_Task to complete_
Among the lines below, take the one holding "DISCLAIMER: The information", the one holding "Securities and Exchange", and all lines between them. Set them down exactly.

************

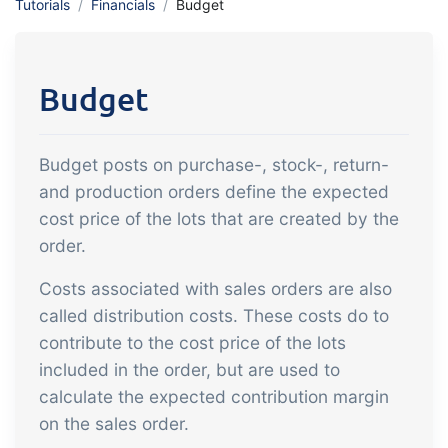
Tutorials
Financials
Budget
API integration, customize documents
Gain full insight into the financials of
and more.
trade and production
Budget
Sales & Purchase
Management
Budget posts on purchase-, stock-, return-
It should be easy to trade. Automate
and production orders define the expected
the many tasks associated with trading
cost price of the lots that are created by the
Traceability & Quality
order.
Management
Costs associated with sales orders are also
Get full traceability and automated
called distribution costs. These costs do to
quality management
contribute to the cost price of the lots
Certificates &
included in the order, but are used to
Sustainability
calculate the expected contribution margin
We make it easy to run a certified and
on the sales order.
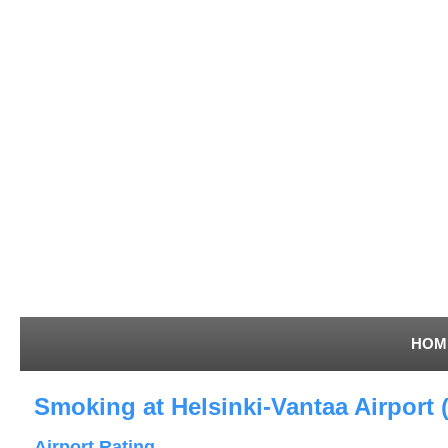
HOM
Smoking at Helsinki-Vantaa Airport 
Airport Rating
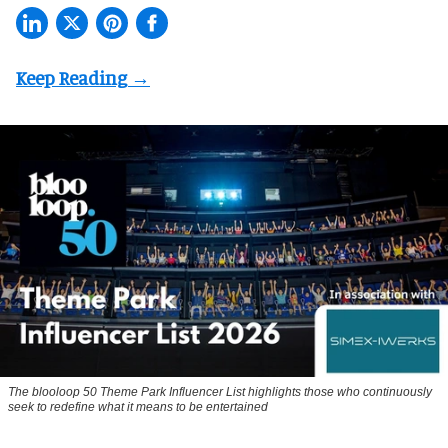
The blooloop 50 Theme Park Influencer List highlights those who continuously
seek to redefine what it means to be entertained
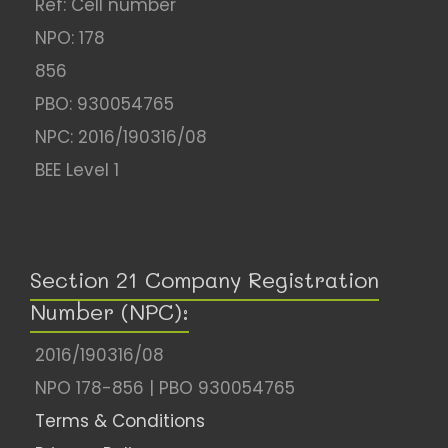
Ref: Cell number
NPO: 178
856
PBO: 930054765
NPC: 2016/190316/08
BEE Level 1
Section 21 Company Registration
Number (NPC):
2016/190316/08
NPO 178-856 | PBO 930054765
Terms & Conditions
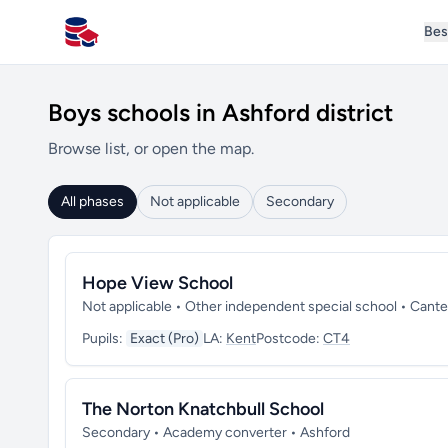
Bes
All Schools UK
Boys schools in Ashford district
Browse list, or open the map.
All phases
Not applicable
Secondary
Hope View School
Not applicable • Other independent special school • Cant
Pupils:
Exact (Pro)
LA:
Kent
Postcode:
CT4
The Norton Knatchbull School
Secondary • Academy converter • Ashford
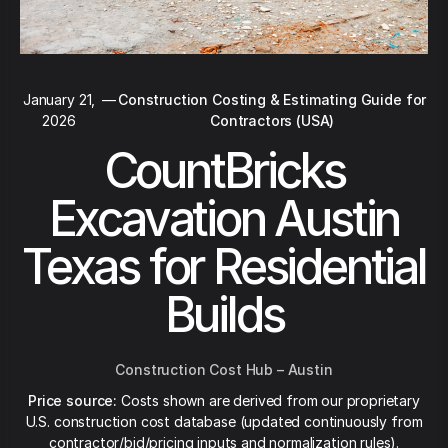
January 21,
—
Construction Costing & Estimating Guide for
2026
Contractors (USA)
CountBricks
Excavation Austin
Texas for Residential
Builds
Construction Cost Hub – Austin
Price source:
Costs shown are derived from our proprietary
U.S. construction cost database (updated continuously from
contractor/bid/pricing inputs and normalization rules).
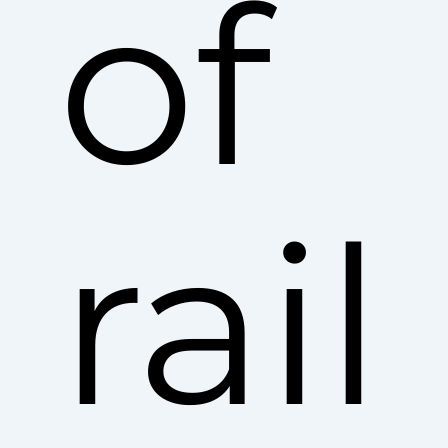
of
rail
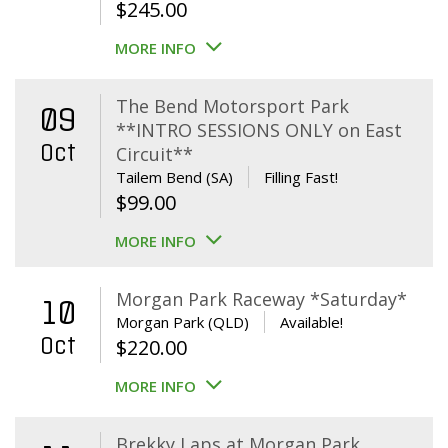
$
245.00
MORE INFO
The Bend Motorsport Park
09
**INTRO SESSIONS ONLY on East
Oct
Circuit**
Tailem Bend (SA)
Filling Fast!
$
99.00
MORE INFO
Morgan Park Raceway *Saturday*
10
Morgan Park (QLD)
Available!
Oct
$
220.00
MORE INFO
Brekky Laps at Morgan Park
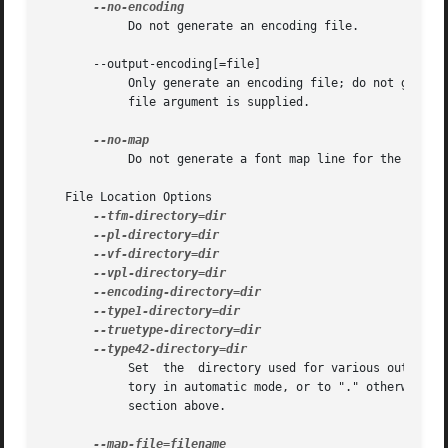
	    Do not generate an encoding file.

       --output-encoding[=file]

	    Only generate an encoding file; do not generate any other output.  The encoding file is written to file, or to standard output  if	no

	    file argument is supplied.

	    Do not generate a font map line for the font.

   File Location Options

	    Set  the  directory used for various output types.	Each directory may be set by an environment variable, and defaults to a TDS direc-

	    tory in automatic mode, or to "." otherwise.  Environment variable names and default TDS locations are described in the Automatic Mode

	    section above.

************

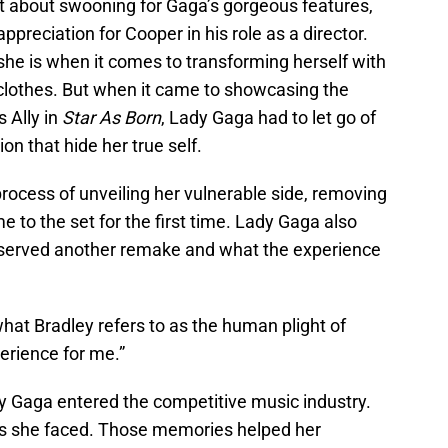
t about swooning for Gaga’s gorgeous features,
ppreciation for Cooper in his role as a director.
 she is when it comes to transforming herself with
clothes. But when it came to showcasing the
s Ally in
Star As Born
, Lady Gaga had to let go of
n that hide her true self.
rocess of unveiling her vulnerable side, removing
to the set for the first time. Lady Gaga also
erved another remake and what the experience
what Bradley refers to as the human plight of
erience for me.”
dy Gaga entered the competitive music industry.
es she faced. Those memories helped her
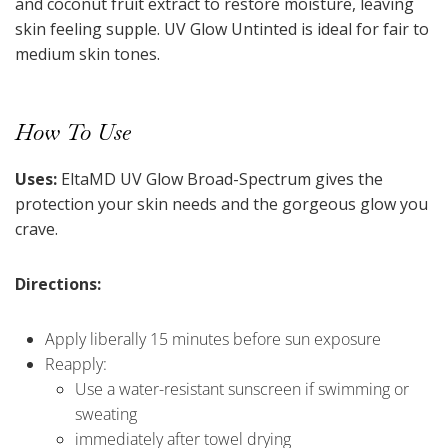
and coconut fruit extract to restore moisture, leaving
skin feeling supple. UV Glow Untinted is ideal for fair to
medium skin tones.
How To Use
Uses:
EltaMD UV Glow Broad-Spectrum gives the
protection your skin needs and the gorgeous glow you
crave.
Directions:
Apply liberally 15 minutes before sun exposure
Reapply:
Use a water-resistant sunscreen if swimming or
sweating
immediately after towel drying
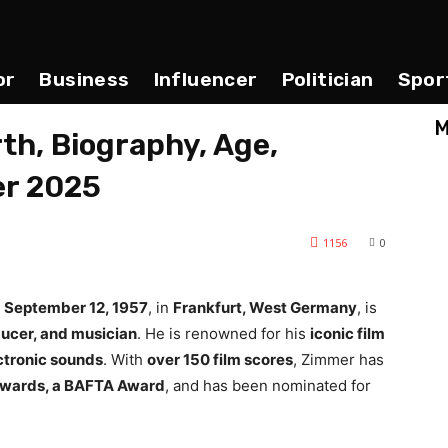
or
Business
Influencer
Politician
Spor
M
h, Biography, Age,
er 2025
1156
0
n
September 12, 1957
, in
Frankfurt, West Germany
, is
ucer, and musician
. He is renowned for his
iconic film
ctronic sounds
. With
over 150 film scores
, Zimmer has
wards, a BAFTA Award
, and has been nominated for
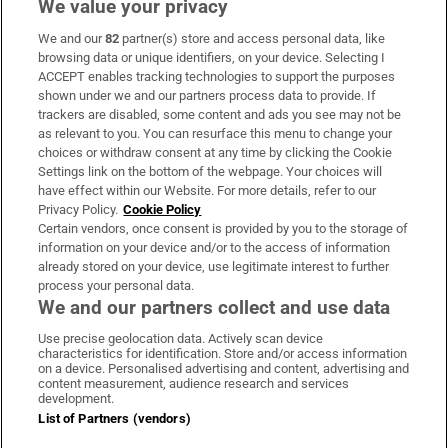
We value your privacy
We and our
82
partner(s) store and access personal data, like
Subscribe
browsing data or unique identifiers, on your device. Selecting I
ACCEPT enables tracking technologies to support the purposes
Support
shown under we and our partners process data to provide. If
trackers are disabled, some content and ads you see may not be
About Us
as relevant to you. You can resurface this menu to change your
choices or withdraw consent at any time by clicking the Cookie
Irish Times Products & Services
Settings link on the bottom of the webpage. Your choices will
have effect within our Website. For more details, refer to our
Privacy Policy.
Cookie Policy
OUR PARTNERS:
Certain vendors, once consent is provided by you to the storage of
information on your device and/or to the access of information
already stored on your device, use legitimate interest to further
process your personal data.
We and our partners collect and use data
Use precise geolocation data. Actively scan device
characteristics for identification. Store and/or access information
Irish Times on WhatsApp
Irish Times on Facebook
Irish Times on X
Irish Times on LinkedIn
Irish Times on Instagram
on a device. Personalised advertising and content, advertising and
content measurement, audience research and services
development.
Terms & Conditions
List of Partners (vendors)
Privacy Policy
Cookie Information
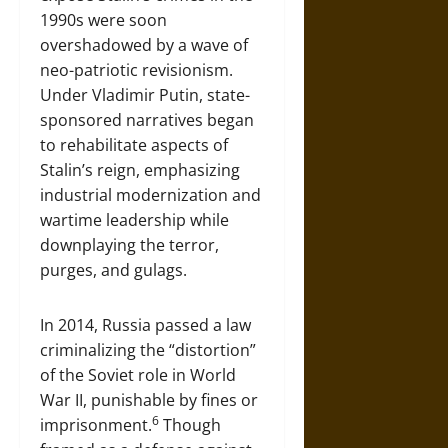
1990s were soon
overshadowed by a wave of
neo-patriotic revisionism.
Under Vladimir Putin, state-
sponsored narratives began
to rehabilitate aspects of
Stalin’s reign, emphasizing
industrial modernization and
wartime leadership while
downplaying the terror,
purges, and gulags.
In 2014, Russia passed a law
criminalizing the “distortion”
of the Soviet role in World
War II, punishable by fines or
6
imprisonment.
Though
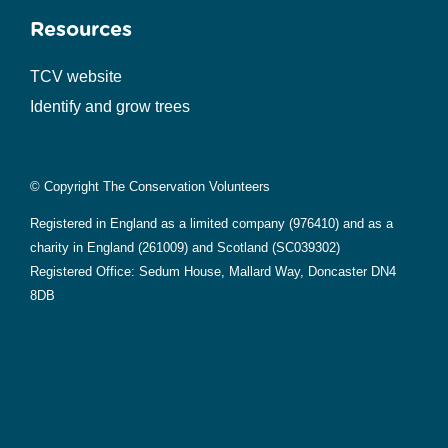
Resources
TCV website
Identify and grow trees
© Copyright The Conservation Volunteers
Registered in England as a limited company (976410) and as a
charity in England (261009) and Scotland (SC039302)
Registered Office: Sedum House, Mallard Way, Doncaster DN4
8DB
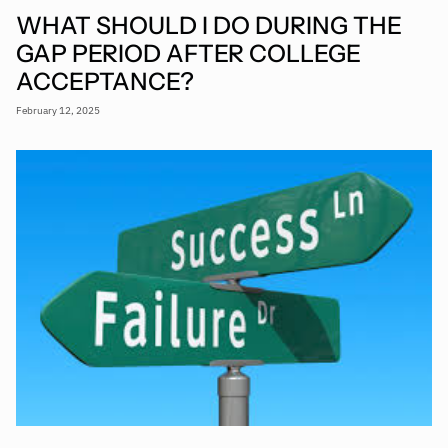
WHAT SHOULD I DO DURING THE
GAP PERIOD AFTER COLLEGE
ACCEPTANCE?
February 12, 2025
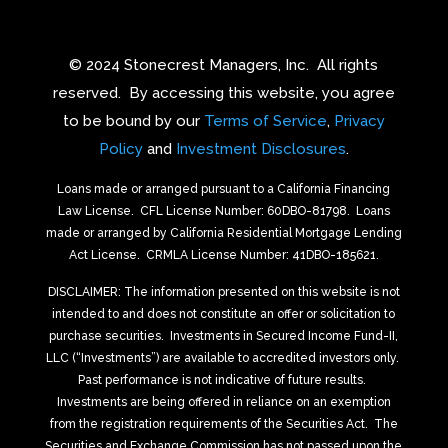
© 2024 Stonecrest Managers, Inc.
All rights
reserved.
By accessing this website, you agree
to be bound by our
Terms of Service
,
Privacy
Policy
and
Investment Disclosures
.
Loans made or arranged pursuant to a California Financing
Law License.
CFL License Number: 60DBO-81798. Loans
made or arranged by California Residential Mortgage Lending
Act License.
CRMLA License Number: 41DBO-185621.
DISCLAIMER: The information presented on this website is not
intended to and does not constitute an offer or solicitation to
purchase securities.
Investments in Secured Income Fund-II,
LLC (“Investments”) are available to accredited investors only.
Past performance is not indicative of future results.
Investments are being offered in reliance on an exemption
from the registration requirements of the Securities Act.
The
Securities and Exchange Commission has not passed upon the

************

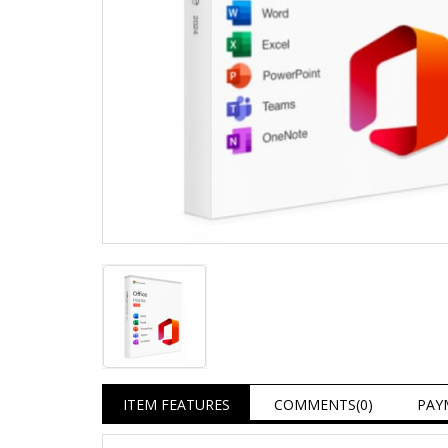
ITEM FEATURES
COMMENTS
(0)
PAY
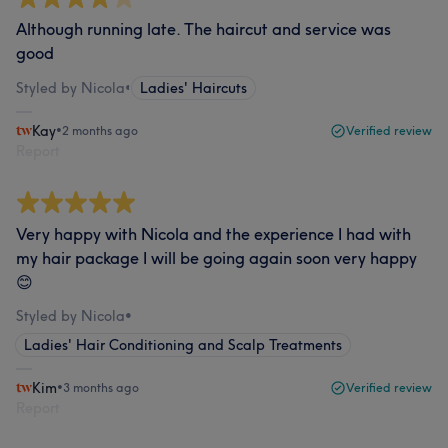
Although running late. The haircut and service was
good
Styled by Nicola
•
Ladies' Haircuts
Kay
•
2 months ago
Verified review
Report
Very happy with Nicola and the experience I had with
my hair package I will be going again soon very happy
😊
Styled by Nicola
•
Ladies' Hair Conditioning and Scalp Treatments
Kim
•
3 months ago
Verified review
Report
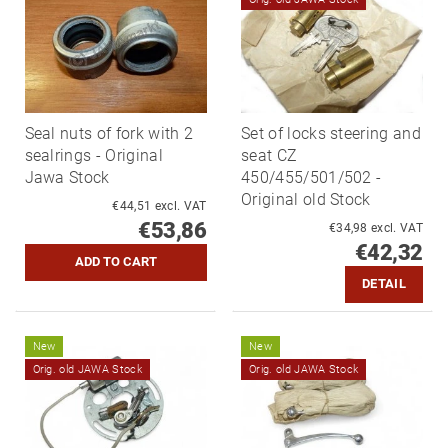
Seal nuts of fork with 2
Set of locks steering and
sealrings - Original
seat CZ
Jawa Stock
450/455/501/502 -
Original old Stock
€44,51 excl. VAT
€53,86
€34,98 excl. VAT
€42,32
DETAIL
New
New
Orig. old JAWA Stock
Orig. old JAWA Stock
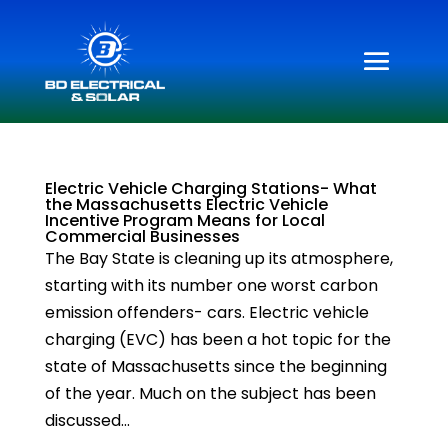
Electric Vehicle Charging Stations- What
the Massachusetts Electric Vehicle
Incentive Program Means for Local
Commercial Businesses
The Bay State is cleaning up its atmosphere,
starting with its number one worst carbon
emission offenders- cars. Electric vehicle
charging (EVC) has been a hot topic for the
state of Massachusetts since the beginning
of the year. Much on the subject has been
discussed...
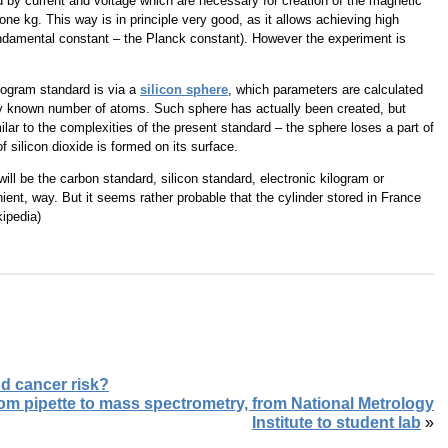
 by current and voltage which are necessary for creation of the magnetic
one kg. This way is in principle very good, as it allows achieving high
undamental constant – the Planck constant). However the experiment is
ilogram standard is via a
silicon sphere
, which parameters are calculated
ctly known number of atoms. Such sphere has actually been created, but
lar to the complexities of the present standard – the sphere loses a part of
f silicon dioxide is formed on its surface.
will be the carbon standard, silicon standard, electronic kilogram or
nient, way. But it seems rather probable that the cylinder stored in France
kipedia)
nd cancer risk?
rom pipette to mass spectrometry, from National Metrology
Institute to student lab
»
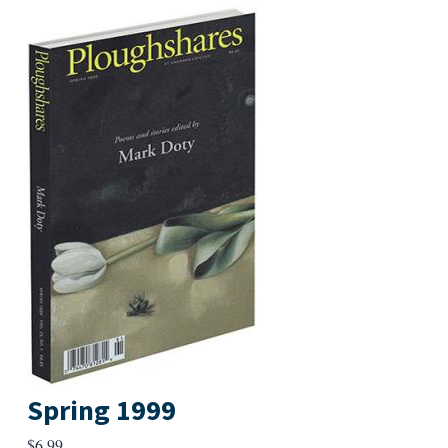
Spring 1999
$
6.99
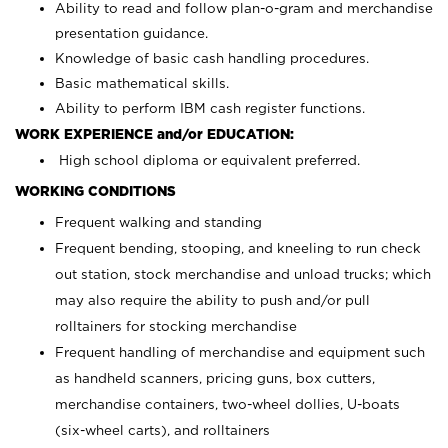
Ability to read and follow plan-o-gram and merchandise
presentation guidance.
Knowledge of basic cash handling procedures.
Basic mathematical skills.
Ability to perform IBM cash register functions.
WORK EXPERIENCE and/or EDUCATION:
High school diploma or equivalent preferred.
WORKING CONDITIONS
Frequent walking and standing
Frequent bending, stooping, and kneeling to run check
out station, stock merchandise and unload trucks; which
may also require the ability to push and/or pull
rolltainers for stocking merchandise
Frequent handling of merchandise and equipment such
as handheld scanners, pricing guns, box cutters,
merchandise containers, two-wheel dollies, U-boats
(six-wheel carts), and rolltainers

************

_Written response_
DISCLAIMER: The information presented on this website is not
intended to and does not constitute an offer or solicitation to
purchase securities.
Investments in Secured Income Fund-II,
LLC (“Investments”) are available to accredited investors only.
Past performance is not indicative of future results.
Investments are being offered in reliance on an exemption
from the registration requirements of the Securities Act.
The
Securities and Exchange Commission has not passed upon the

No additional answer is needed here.